>>>

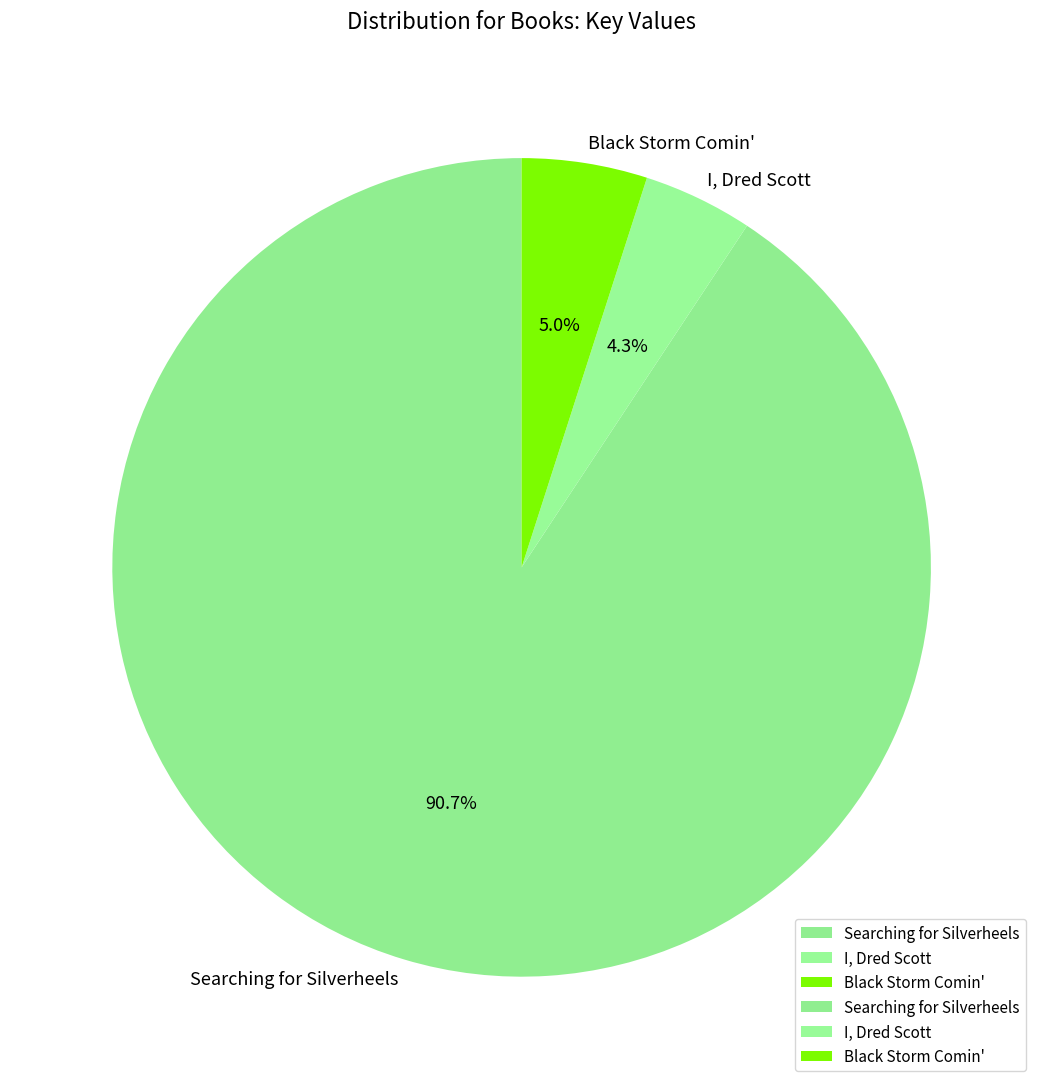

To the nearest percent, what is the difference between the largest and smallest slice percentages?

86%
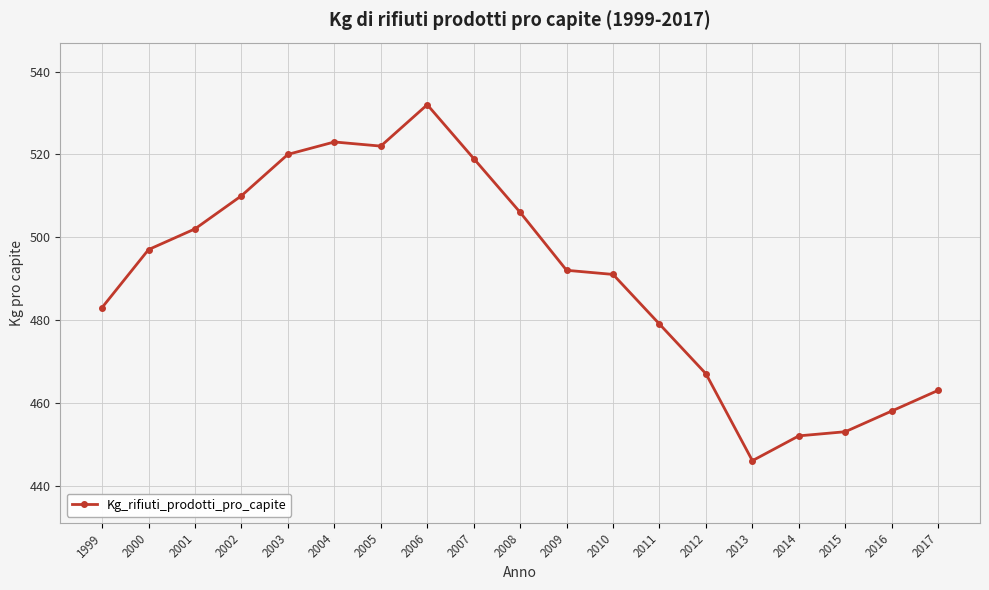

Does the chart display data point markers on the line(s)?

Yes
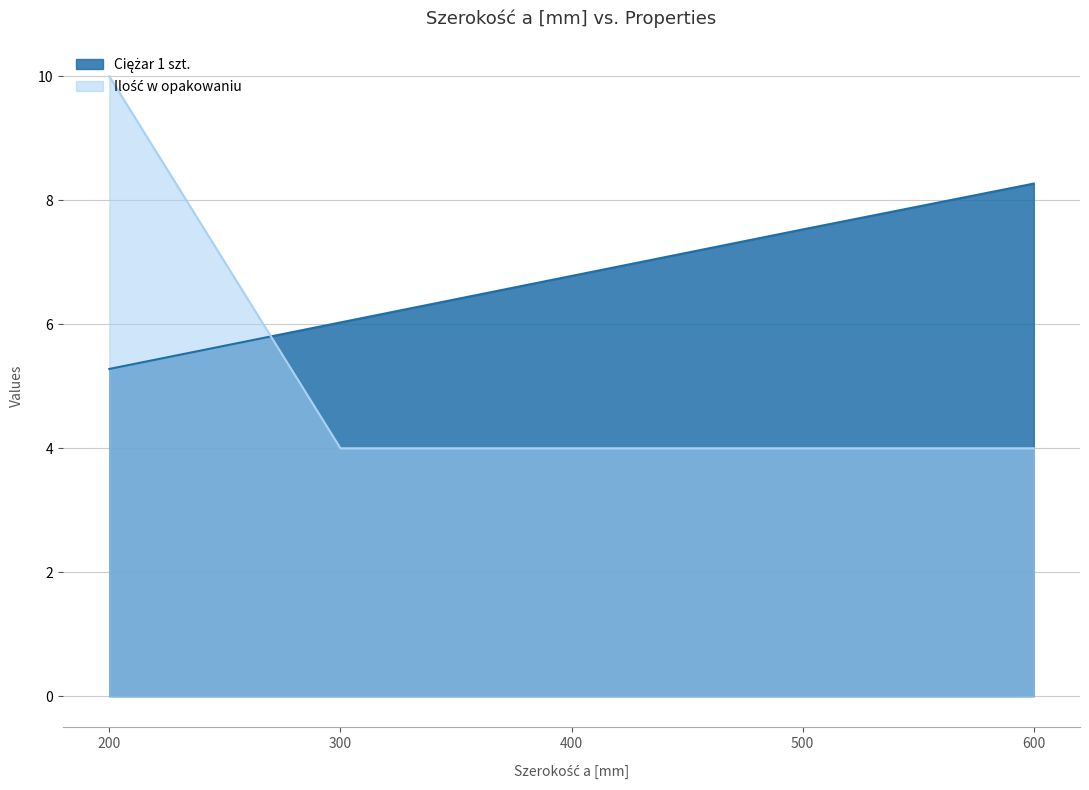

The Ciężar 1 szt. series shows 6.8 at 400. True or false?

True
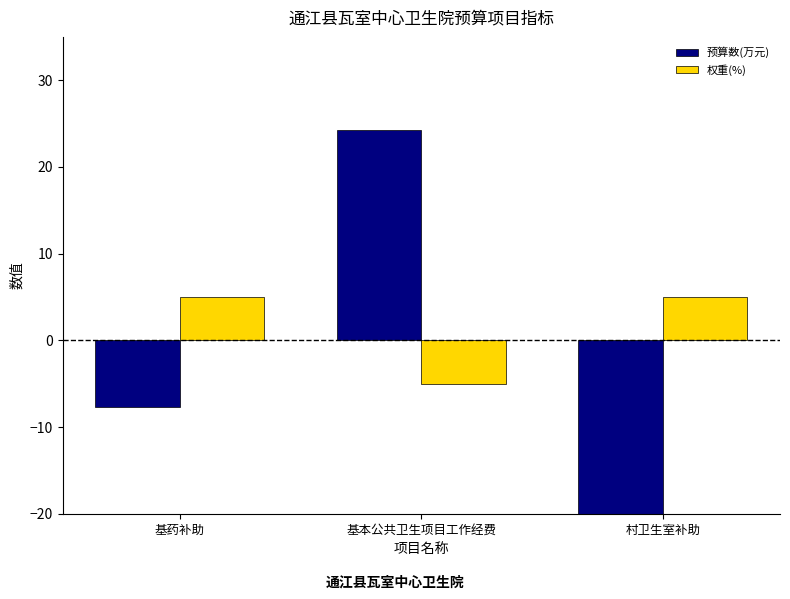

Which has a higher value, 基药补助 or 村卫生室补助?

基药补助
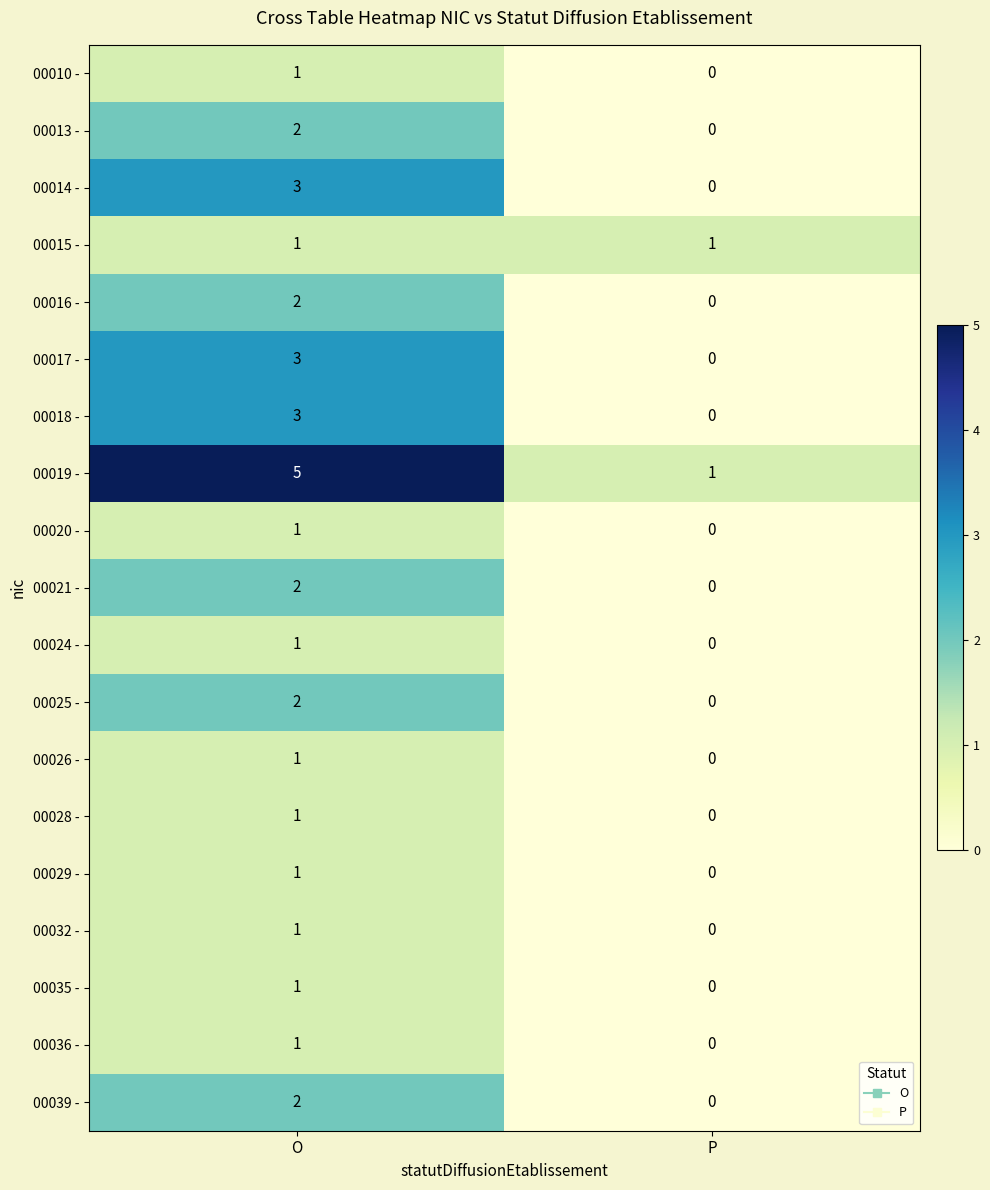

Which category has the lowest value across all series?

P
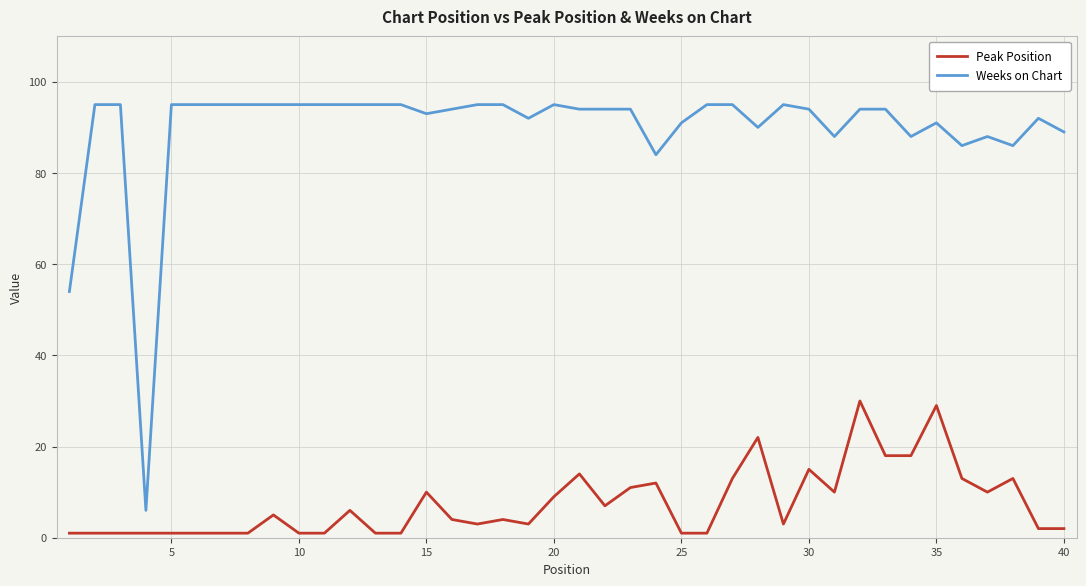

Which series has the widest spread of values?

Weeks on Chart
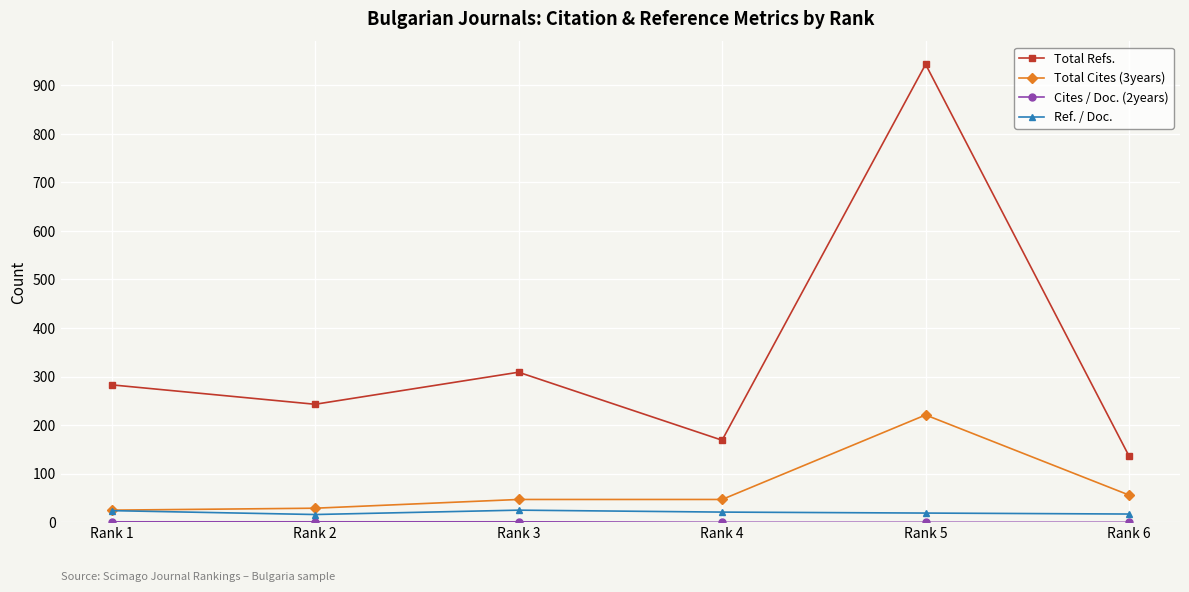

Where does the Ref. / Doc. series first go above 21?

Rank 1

<<<

**Exercise description**
Update the records from the line containing "Weeks on Chart" through the end of the records, both ends included, replacing "go above" with "rise above" and changing nothing else. Leave the pictures out of your answer.

**Answer box**
Weeks on Chart

Where does the Ref. / Doc. series first rise above 21?

Rank 1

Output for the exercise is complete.